Background
Multi-State Partnership for Prevention (MSPP) developed proprietary software for managing vaccination programs — technology that became critically important during the COVID-19 pandemic. According to MSPP’s complaint, Deloitte Consulting initially engaged with MSPP as a consultant, gaining access to the company’s proprietary vaccination management technology. MSPP alleges that Deloitte then misappropriated this technology and used it to secure a lucrative Centers for Disease Control and Prevention (CDC) contract worth at least $80 million for COVID-19 vaccine tracking and distribution.
MSPP sued under both the federal Defend Trade Secrets Act (DTSA) and state trade secret law. Deloitte moved to dismiss, arguing that MSPP’s complaint failed to adequately identify the trade secrets at issue or explain how Deloitte allegedly used them.
The Court’s Holding
Judge Castel denied Deloitte’s motion to dismiss the bulk of the trade secret claims. The court found that the complaint “sufficiently alleges the features Deloitte misappropriated and how the consulting firm used them.” MSPP’s allegations — that Deloitte gained access to proprietary technology through a consulting relationship and then deployed that technology to win a competing government contract — stated plausible claims for trade secret misappropriation under both federal and state law.
Key Takeaways
- Consulting relationships create trade secret risk: This case highlights the perennial risk of sharing proprietary technology with consultants and potential business partners. When a consulting engagement gives a larger firm access to a smaller company’s crown jewels, the smaller company must take concrete protective measures — NDAs, access controls, and documentation — or risk losing its most valuable assets.

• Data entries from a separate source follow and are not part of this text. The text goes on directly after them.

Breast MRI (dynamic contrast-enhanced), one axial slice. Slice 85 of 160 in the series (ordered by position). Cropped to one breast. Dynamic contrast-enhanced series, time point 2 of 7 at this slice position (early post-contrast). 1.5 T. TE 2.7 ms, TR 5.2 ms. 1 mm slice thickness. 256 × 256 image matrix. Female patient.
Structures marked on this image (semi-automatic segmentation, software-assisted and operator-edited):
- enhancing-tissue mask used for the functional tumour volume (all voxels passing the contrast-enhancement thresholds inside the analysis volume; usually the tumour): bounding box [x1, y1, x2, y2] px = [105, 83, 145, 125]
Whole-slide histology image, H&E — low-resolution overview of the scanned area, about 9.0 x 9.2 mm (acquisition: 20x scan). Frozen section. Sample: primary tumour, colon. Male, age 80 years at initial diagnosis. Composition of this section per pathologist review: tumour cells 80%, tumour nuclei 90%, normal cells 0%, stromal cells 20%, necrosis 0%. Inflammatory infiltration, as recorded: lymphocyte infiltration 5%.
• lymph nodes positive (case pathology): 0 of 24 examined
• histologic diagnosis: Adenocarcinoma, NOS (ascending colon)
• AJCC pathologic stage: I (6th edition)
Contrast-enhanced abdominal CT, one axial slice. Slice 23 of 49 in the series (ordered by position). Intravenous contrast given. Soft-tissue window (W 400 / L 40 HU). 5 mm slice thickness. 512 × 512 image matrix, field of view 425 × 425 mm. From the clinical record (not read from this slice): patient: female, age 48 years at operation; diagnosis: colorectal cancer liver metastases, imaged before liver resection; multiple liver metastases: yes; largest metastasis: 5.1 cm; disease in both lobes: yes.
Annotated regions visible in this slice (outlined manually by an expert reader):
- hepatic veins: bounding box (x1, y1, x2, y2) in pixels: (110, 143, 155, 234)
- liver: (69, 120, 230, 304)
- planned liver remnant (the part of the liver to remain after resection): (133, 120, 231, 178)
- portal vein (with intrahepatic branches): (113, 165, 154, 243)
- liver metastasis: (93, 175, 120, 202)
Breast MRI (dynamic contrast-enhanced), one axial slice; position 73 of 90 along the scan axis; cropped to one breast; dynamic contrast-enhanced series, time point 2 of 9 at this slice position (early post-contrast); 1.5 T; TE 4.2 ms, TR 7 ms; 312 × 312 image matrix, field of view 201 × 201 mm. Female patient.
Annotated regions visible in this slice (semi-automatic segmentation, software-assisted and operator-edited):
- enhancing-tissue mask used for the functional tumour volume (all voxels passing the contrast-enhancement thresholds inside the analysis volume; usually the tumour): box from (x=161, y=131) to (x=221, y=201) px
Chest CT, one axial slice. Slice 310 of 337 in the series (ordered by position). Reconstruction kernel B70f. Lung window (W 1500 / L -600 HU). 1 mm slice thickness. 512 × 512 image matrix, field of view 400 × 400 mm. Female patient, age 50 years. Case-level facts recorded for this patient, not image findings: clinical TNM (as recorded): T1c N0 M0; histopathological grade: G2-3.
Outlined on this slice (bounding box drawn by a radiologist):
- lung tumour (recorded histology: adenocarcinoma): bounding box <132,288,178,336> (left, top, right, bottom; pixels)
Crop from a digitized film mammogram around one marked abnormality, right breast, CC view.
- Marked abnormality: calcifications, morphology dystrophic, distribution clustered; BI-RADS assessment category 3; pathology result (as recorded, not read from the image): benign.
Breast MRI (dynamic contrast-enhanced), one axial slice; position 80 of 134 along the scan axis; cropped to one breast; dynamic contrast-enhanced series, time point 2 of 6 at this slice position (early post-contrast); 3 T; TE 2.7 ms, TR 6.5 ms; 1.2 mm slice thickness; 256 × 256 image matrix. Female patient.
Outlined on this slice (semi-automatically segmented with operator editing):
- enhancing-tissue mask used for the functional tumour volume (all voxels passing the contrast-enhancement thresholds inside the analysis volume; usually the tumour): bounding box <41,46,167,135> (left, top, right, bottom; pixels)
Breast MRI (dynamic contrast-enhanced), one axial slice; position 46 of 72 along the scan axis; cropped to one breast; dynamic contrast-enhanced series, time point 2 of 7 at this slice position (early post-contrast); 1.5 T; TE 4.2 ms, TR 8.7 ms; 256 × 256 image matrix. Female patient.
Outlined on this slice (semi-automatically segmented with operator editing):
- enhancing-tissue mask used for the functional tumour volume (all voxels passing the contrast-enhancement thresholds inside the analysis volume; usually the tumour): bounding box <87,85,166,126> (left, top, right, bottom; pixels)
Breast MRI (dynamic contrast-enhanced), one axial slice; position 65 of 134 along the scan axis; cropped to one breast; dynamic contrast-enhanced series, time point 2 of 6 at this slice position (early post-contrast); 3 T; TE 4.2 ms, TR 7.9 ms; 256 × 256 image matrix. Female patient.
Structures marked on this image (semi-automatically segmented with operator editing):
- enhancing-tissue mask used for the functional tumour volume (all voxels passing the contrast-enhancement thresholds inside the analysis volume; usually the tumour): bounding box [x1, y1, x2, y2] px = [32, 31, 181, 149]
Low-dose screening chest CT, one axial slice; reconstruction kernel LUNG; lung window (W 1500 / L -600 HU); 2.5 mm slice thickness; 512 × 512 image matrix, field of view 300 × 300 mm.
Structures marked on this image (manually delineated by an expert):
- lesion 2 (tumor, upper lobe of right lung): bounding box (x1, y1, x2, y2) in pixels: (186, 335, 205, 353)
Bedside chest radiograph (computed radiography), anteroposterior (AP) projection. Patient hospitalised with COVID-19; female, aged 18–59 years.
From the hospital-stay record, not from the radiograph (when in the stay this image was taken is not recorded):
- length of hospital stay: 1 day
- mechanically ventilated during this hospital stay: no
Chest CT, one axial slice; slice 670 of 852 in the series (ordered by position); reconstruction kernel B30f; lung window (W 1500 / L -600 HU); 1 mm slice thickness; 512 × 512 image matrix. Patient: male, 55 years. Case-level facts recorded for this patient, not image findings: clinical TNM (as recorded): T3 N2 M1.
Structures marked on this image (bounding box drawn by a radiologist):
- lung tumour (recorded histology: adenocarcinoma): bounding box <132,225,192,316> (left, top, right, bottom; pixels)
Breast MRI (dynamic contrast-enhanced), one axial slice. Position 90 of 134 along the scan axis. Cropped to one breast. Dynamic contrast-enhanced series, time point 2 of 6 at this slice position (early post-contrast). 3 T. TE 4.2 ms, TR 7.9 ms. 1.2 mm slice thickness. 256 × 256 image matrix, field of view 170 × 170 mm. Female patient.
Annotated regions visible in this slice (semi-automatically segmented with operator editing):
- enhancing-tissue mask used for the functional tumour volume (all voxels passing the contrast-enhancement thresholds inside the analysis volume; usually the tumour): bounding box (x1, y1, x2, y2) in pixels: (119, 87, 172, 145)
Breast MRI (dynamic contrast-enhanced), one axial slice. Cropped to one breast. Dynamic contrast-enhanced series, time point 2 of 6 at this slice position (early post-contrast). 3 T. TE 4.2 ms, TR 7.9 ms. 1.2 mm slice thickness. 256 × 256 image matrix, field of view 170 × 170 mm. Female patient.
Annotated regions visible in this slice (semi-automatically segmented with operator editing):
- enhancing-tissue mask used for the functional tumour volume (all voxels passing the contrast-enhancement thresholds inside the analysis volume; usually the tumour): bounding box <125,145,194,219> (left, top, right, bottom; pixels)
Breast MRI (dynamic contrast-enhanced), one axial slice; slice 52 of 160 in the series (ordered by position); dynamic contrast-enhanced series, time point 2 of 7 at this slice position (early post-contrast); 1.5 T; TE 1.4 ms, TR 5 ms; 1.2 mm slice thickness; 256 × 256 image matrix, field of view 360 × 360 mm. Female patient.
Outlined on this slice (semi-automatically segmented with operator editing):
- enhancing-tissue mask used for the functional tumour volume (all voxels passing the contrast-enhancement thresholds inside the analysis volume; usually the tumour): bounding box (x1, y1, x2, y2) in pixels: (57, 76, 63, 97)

- Government contract competition adds stakes: The alleged misappropriation here wasn’t just about stealing software — it was about using that stolen technology to win an $80 million federal contract. The government contracting context amplifies both the damages and the public interest implications.
- DTSA pleading standards met: The court’s ruling confirms that plaintiffs can survive a motion to dismiss by identifying the general categories of trade secrets allegedly misappropriated and describing how the defendant used them, without needing to disclose every technical detail at the pleading stage.
Why It Matters
The case sits at the intersection of trade secret law, government contracting, and public health technology. If MSPP’s allegations are proven, the case would represent a significant instance of a major consulting firm leveraging its client relationships to appropriate proprietary technology for its own competitive advantage — a pattern that smaller technology companies have long feared. The ruling means Deloitte will face discovery into its internal development processes and the extent to which MSPP’s technology influenced its CDC contract work. For the broader tech industry, the case reinforces that the DTSA provides meaningful protection against misappropriation by business partners, even when the alleged theft involves complex software systems rather than traditional industrial secrets.